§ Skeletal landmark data
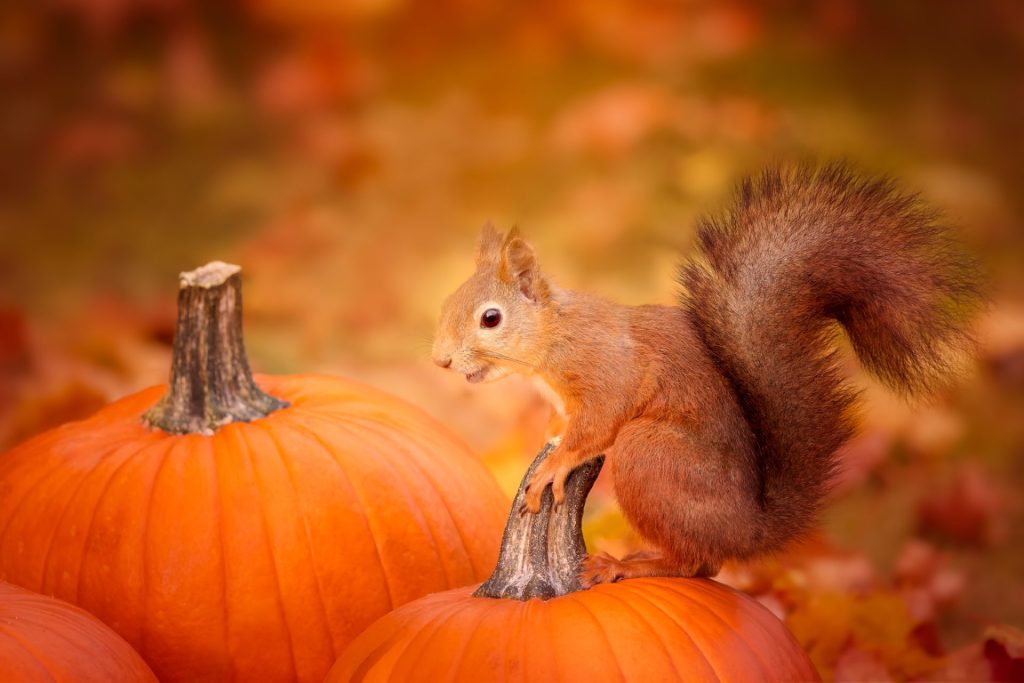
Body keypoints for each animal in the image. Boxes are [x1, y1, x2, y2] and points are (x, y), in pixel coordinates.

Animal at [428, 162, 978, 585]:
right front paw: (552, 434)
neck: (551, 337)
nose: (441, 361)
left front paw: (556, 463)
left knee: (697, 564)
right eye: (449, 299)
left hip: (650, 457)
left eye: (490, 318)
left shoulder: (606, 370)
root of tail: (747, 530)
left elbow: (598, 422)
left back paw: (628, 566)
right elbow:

§ Task description
Although the records contain pictures, return only their text, exactly as written.

§ Exercise answer
Body keypoints for each animal in the image. Boxes are [x1, y1, x2, y2] and points are (x, y), in pixel coordinates.

Animal at [428, 162, 978, 585]:
right front paw: (552, 434)
neck: (551, 337)
nose: (441, 361)
left front paw: (556, 463)
left knee: (697, 564)
right eye: (449, 299)
left hip: (650, 457)
left eye: (490, 318)
left shoulder: (606, 370)
root of tail: (747, 530)
left elbow: (598, 422)
left back paw: (628, 566)
right elbow:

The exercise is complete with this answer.